Problem statement — Reproduce every line of the entries below word for word, keeping each line as it appears.

Provided data START

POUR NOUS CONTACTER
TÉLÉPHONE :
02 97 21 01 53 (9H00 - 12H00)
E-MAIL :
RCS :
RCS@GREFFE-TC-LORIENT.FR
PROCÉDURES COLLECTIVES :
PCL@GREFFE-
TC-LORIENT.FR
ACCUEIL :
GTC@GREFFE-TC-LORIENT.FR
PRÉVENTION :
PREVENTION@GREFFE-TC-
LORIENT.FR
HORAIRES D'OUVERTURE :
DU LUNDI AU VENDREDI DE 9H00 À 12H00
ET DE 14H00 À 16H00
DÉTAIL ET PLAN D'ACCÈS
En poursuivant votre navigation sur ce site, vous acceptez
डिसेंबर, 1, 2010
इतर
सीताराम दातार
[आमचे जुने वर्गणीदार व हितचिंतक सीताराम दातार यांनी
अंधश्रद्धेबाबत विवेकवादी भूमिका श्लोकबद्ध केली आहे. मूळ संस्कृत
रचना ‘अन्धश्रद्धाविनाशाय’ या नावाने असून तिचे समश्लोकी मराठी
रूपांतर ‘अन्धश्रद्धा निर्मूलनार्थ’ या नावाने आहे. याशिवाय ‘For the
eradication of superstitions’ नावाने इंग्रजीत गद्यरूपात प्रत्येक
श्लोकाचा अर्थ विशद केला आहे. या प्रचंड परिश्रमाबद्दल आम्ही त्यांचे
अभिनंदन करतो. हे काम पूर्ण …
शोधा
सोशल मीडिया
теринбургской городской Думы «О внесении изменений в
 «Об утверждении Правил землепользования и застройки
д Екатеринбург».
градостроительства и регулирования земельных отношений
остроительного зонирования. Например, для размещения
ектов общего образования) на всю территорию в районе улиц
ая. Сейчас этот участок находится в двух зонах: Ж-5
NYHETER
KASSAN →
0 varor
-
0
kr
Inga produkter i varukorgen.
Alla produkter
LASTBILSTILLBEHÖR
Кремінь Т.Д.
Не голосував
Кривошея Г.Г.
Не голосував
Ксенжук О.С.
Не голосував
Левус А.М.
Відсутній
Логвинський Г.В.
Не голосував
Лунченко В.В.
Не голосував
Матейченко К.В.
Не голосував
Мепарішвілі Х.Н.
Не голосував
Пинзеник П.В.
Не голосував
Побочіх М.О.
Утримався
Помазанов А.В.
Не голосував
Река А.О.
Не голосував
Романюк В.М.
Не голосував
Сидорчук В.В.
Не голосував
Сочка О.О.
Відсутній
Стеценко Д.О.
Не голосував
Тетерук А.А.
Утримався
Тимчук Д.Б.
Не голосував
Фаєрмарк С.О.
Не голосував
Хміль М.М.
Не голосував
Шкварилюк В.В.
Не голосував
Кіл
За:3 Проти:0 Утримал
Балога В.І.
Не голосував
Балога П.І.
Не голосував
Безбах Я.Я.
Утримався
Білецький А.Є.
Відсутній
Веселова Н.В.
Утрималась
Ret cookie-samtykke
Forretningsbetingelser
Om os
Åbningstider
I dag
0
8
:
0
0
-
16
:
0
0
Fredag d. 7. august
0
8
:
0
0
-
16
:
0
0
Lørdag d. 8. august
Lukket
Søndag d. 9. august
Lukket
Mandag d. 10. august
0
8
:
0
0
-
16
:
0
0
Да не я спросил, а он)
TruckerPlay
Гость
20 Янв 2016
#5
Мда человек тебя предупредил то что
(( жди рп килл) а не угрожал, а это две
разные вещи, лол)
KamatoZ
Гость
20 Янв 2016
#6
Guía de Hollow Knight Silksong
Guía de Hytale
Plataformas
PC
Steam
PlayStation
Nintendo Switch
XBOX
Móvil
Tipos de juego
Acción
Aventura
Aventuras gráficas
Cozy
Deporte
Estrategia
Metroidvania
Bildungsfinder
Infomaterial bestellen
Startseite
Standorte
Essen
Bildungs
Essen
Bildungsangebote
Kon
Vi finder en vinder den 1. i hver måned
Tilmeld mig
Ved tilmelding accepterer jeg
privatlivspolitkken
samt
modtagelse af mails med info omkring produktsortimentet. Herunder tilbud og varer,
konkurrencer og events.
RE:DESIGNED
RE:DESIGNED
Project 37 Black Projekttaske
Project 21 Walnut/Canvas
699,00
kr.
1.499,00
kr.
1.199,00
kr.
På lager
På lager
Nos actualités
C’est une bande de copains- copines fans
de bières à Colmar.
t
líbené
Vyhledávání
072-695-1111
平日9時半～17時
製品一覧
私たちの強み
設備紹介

Provided data END

Answer section —
POUR NOUS CONTACTER
TÉLÉPHONE :
02 97 21 01 53 (9H00 - 12H00)
E-MAIL :
RCS :
RCS@GREFFE-TC-LORIENT.FR
PROCÉDURES COLLECTIVES :
PCL@GREFFE-
TC-LORIENT.FR
ACCUEIL :
GTC@GREFFE-TC-LORIENT.FR
PRÉVENTION :
PREVENTION@GREFFE-TC-
LORIENT.FR
HORAIRES D'OUVERTURE :
DU LUNDI AU VENDREDI DE 9H00 À 12H00
ET DE 14H00 À 16H00
DÉTAIL ET PLAN D'ACCÈS
En poursuivant votre navigation sur ce site, vous acceptez
डिसेंबर, 1, 2010
इतर
सीताराम दातार
[आमचे जुने वर्गणीदार व हितचिंतक सीताराम दातार यांनी
अंधश्रद्धेबाबत विवेकवादी भूमिका श्लोकबद्ध केली आहे. मूळ संस्कृत
रचना ‘अन्धश्रद्धाविनाशाय’ या नावाने असून तिचे समश्लोकी मराठी
रूपांतर ‘अन्धश्रद्धा निर्मूलनार्थ’ या नावाने आहे. याशिवाय ‘For the
eradication of superstitions’ नावाने इंग्रजीत गद्यरूपात प्रत्येक
श्लोकाचा अर्थ विशद केला आहे. या प्रचंड परिश्रमाबद्दल आम्ही त्यांचे
अभिनंदन करतो. हे काम पूर्ण …
शोधा
सोशल मीडिया
теринбургской городской Думы «О внесении изменений в
 «Об утверждении Правил землепользования и застройки
д Екатеринбург».
градостроительства и регулирования земельных отношений
остроительного зонирования. Например, для размещения
ектов общего образования) на всю территорию в районе улиц
ая. Сейчас этот участок находится в двух зонах: Ж-5
NYHETER
KASSAN →
0 varor
-
0
kr
Inga produkter i varukorgen.
Alla produkter
LASTBILSTILLBEHÖR
Кремінь Т.Д.
Не голосував
Кривошея Г.Г.
Не голосував
Ксенжук О.С.
Не голосував
Левус А.М.
Відсутній
Логвинський Г.В.
Не голосував
Лунченко В.В.
Не голосував
Матейченко К.В.
Не голосував
Мепарішвілі Х.Н.
Не голосував
Пинзеник П.В.
Не голосував
Побочіх М.О.
Утримався
Помазанов А.В.
Не голосував
Река А.О.
Не голосував
Романюк В.М.
Не голосував
Сидорчук В.В.
Не голосував
Сочка О.О.
Відсутній
Стеценко Д.О.
Не голосував
Тетерук А.А.
Утримався
Тимчук Д.Б.
Не голосував
Фаєрмарк С.О.
Не голосував
Хміль М.М.
Не голосував
Шкварилюк В.В.
Не голосував
Кіл
За:3 Проти:0 Утримал
Балога В.І.
Не голосував
Балога П.І.
Не голосував
Безбах Я.Я.
Утримався
Білецький А.Є.
Відсутній
Веселова Н.В.
Утрималась
Ret cookie-samtykke
Forretningsbetingelser
Om os
Åbningstider
I dag
0
8
:
0
0
-
16
:
0
0
Fredag d. 7. august
0
8
:
0
0
-
16
:
0
0
Lørdag d. 8. august
Lukket
Søndag d. 9. august
Lukket
Mandag d. 10. august
0
8
:
0
0
-
16
:
0
0
Да не я спросил, а он)
TruckerPlay
Гость
20 Янв 2016
#5
Мда человек тебя предупредил то что
(( жди рп килл) а не угрожал, а это две
разные вещи, лол)
KamatoZ
Гость
20 Янв 2016
#6
Guía de Hollow Knight Silksong
Guía de Hytale
Plataformas
PC
Steam
PlayStation
Nintendo Switch
XBOX
Móvil
Tipos de juego
Acción
Aventura
Aventuras gráficas
Cozy
Deporte
Estrategia
Metroidvania
Bildungsfinder
Infomaterial bestellen
Startseite
Standorte
Essen
Bildungs
Essen
Bildungsangebote
Kon
Vi finder en vinder den 1. i hver måned
Tilmeld mig
Ved tilmelding accepterer jeg
privatlivspolitkken
samt
modtagelse af mails med info omkring produktsortimentet. Herunder tilbud og varer,
konkurrencer og events.
RE:DESIGNED
RE:DESIGNED
Project 37 Black Projekttaske
Project 21 Walnut/Canvas
699,00
kr.
1.499,00
kr.
1.199,00
kr.
På lager
På lager
Nos actualités
C’est une bande de copains- copines fans
de bières à Colmar.
t
líbené
Vyhledávání
072-695-1111
平日9時半～17時
製品一覧
私たちの強み
設備紹介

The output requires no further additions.